Reproduce the lines of data below without altering anything in them.

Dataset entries
[Start of Attachment]

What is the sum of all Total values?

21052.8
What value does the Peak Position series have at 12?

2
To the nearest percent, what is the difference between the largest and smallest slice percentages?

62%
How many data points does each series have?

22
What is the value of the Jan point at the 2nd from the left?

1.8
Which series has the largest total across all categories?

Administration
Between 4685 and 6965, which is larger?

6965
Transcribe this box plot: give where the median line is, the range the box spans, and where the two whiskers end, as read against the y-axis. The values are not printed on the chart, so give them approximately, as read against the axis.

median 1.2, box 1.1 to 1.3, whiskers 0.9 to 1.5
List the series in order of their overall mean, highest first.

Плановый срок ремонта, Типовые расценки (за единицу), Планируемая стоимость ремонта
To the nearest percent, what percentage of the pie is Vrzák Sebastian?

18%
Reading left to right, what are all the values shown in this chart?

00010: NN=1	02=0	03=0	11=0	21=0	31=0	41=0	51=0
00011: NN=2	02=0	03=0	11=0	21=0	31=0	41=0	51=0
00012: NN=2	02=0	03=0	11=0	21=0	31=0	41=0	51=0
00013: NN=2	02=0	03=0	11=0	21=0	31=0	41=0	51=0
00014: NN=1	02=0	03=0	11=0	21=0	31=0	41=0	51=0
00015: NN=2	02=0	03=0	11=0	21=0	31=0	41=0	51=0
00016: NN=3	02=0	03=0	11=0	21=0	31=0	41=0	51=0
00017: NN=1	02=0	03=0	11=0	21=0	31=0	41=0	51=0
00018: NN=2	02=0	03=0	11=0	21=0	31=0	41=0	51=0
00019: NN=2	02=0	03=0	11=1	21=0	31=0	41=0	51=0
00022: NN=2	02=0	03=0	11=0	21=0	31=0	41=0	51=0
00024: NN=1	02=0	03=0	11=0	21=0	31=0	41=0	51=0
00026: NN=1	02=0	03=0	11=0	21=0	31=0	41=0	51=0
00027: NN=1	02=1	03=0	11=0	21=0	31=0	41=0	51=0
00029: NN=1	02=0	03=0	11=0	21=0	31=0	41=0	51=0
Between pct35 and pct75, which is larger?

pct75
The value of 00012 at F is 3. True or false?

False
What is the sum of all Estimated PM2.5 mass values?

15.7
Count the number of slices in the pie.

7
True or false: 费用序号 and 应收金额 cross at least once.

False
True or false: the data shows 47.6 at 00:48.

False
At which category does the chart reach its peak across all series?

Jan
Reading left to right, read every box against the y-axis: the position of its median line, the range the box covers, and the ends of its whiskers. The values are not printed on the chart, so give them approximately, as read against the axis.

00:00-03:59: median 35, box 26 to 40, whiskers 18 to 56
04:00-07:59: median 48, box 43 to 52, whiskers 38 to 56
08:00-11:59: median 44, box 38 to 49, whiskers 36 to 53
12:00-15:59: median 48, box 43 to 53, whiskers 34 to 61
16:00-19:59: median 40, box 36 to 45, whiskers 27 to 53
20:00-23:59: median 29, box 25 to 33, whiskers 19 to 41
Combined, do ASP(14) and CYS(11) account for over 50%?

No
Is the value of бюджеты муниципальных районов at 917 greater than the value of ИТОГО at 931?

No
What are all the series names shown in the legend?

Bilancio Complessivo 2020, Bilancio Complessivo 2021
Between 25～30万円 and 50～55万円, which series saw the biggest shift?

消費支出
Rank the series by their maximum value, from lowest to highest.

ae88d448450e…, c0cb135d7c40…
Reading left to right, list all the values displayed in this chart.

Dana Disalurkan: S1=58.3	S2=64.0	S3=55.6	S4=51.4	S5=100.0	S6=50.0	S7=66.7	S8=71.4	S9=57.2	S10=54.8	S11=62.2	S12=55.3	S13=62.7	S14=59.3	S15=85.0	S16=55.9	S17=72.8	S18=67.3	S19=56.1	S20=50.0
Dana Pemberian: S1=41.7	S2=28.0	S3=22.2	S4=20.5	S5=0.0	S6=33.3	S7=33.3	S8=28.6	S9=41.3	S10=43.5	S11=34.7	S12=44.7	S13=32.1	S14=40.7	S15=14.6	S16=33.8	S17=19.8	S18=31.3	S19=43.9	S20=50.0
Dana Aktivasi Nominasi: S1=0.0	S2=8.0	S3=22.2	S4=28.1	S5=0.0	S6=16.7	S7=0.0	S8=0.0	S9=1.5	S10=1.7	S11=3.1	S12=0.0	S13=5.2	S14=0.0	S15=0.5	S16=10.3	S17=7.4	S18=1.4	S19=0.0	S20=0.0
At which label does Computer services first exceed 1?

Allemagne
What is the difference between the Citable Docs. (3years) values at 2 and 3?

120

[End of Attachment]

**Result of this task**
What is the sum of all Total values?

21052.8
What value does the Peak Position series have at 12?

2
To the nearest percent, what is the difference between the largest and smallest slice percentages?

62%
How many data points does each series have?

22
What is the value of the Jan point at the 2nd from the left?

1.8
Which series has the largest total across all categories?

Administration
Between 4685 and 6965, which is larger?

6965
Transcribe this box plot: give where the median line is, the range the box spans, and where the two whiskers end, as read against the y-axis. The values are not printed on the chart, so give them approximately, as read against the axis.

median 1.2, box 1.1 to 1.3, whiskers 0.9 to 1.5
List the series in order of their overall mean, highest first.

Плановый срок ремонта, Типовые расценки (за единицу), Планируемая стоимость ремонта
To the nearest percent, what percentage of the pie is Vrzák Sebastian?

18%
Reading left to right, what are all the values shown in this chart?

00010: NN=1	02=0	03=0	11=0	21=0	31=0	41=0	51=0
00011: NN=2	02=0	03=0	11=0	21=0	31=0	41=0	51=0
00012: NN=2	02=0	03=0	11=0	21=0	31=0	41=0	51=0
00013: NN=2	02=0	03=0	11=0	21=0	31=0	41=0	51=0
00014: NN=1	02=0	03=0	11=0	21=0	31=0	41=0	51=0
00015: NN=2	02=0	03=0	11=0	21=0	31=0	41=0	51=0
00016: NN=3	02=0	03=0	11=0	21=0	31=0	41=0	51=0
00017: NN=1	02=0	03=0	11=0	21=0	31=0	41=0	51=0
00018: NN=2	02=0	03=0	11=0	21=0	31=0	41=0	51=0
00019: NN=2	02=0	03=0	11=1	21=0	31=0	41=0	51=0
00022: NN=2	02=0	03=0	11=0	21=0	31=0	41=0	51=0
00024: NN=1	02=0	03=0	11=0	21=0	31=0	41=0	51=0
00026: NN=1	02=0	03=0	11=0	21=0	31=0	41=0	51=0
00027: NN=1	02=1	03=0	11=0	21=0	31=0	41=0	51=0
00029: NN=1	02=0	03=0	11=0	21=0	31=0	41=0	51=0
Between pct35 and pct75, which is larger?

pct75
The value of 00012 at F is 3. True or false?

False
What is the sum of all Estimated PM2.5 mass values?

15.7
Count the number of slices in the pie.

7
True or false: 费用序号 and 应收金额 cross at least once.

False
True or false: the data shows 47.6 at 00:48.

False
At which category does the chart reach its peak across all series?

Jan
Reading left to right, read every box against the y-axis: the position of its median line, the range the box covers, and the ends of its whiskers. The values are not printed on the chart, so give them approximately, as read against the axis.

00:00-03:59: median 35, box 26 to 40, whiskers 18 to 56
04:00-07:59: median 48, box 43 to 52, whiskers 38 to 56
08:00-11:59: median 44, box 38 to 49, whiskers 36 to 53
12:00-15:59: median 48, box 43 to 53, whiskers 34 to 61
16:00-19:59: median 40, box 36 to 45, whiskers 27 to 53
20:00-23:59: median 29, box 25 to 33, whiskers 19 to 41
Combined, do ASP(14) and CYS(11) account for over 50%?

No
Is the value of бюджеты муниципальных районов at 917 greater than the value of ИТОГО at 931?

No
What are all the series names shown in the legend?

Bilancio Complessivo 2020, Bilancio Complessivo 2021
Between 25～30万円 and 50～55万円, which series saw the biggest shift?

消費支出
Rank the series by their maximum value, from lowest to highest.

ae88d448450e…, c0cb135d7c40…
Reading left to right, list all the values displayed in this chart.

Dana Disalurkan: S1=58.3	S2=64.0	S3=55.6	S4=51.4	S5=100.0	S6=50.0	S7=66.7	S8=71.4	S9=57.2	S10=54.8	S11=62.2	S12=55.3	S13=62.7	S14=59.3	S15=85.0	S16=55.9	S17=72.8	S18=67.3	S19=56.1	S20=50.0
Dana Pemberian: S1=41.7	S2=28.0	S3=22.2	S4=20.5	S5=0.0	S6=33.3	S7=33.3	S8=28.6	S9=41.3	S10=43.5	S11=34.7	S12=44.7	S13=32.1	S14=40.7	S15=14.6	S16=33.8	S17=19.8	S18=31.3	S19=43.9	S20=50.0
Dana Aktivasi Nominasi: S1=0.0	S2=8.0	S3=22.2	S4=28.1	S5=0.0	S6=16.7	S7=0.0	S8=0.0	S9=1.5	S10=1.7	S11=3.1	S12=0.0	S13=5.2	S14=0.0	S15=0.5	S16=10.3	S17=7.4	S18=1.4	S19=0.0	S20=0.0
At which label does Computer services first exceed 1?

Allemagne
What is the difference between the Citable Docs. (3years) values at 2 and 3?

120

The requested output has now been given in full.